For once he wasn’t raving to himself, though it’s uncertain how often he knew the difference. He was taking this particular info-dump on the girl who squatted naked at the edge of the raft, staring down into the water. Which was quite a sight for anyone who cared to stare instead of blathering about crypto-archeology: little breasts as spherical as stone temple houris in India, Chinatown cheekbones, matte skin the color of cinnamon sugar, and sleek black hair so long it brushed the floor every time she shifted her delectable ass (which was the only time it ever got swept).
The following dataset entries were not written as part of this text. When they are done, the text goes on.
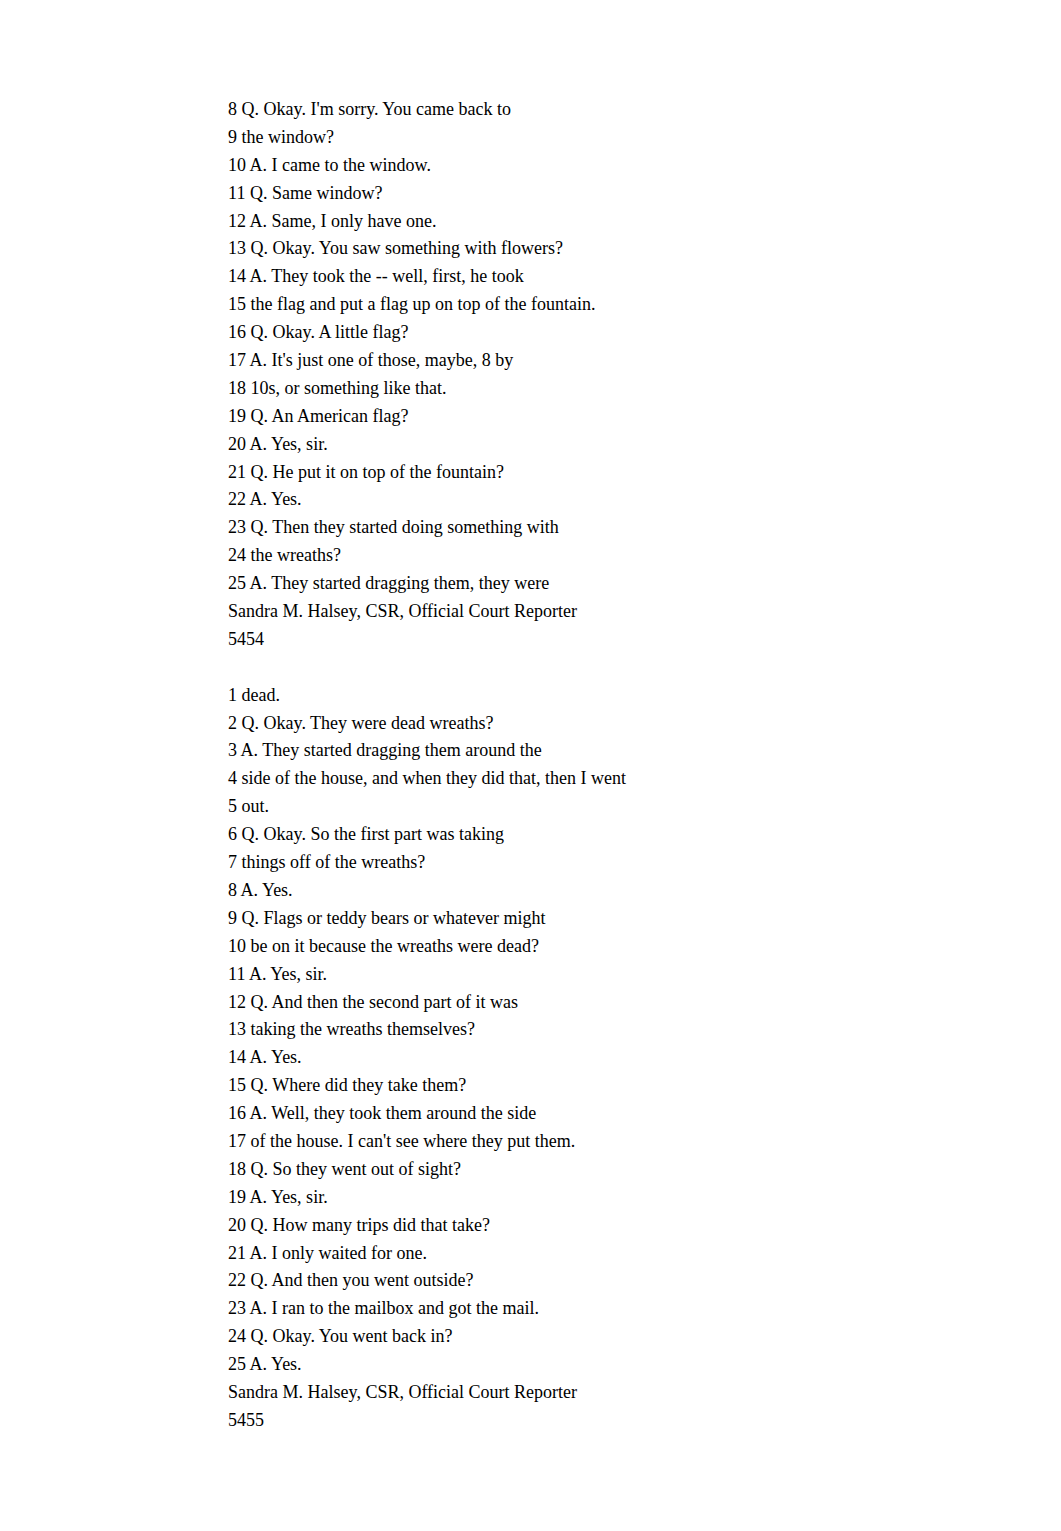8 Q. Okay. I'm sorry. You came back to
9 the window?
10 A. I came to the window.
11 Q. Same window?
12 A. Same, I only have one.
13 Q. Okay. You saw something with flowers?
14 A. They took the -- well, first, he took
15 the flag and put a flag up on top of the fountain.
16 Q. Okay. A little flag?
17 A. It's just one of those, maybe, 8 by
18 10s, or something like that.
19 Q. An American flag?
20 A. Yes, sir.
21 Q. He put it on top of the fountain?
22 A. Yes.
23 Q. Then they started doing something with
24 the wreaths?
25 A. They started dragging them, they were
Sandra M. Halsey, CSR, Official Court Reporter
5454
1 dead.
2 Q. Okay. They were dead wreaths?
3 A. They started dragging them around the
4 side of the house, and when they did that, then I went
5 out.
6 Q. Okay. So the first part was taking
7 things off of the wreaths?
8 A. Yes.
9 Q. Flags or teddy bears or whatever might
10 be on it because the wreaths were dead?
11 A. Yes, sir.
12 Q. And then the second part of it was
13 taking the wreaths themselves?
14 A. Yes.
15 Q. Where did they take them?
16 A. Well, they took them around the side
17 of the house. I can't see where they put them.
18 Q. So they went out of sight?
19 A. Yes, sir.
20 Q. How many trips did that take?
21 A. I only waited for one.
22 Q. And then you went outside?
23 A. I ran to the mailbox and got the mail.
24 Q. Okay. You went back in?
25 A. Yes.
Sandra M. Halsey, CSR, Official Court Reporter
5455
Her name was XChab and she was as Mayan as they come: he’d found her selling cheap Chilangoware shell jewelry on the beach dressed in a village huipil, tapestry tied around her hips, and about three kilos of braids piled up on her head. Which she considered her working outfit. She’d much rather wear retro-slut black drag with Doc Martins and a buzzcut because she was a ponk at heart—a ponkita, actually, since she was drastically underage. But the only ticket out that had punched her so far was this old hippie, who liked her to wear her hair down and mostly nothing at all, which was fine with her. Anything to quit being Maya village people.

Although she was entertaining doubts about stranding herself on this crazy raft with this pendejo. What her mother would call me’ex ‘áak. What did he do all day? Smoked mota, which nobody did but low class losers, and get crazy on hongos, which nobody did but psychos and gringos. Well, he was a gringo, more of less. So why did he like that jungle shit instead of having some coca, or better yet, crack? She had only heard of crack, but lusted for a taste because the name itself just sounded so very, very bad. Which is to say, of course, good.

She stood up smoothly, though she’d been squatting on her heels for over an hour. She gazed at Winston Bacon, ranting on the bed, and shifted her weight just enough to give her pose a sexual tilt. She rocked her head forward, then shook it, her hair slithering around to hang in front of her the way he liked, her nipples staring out as round and black and beckoning as her eyes. She lowered her brow and stared at him from under her silken lashes, wetting her lips slightly. She said, “Hey, Winston, why don’t you shut up with that crazy Indio shit?”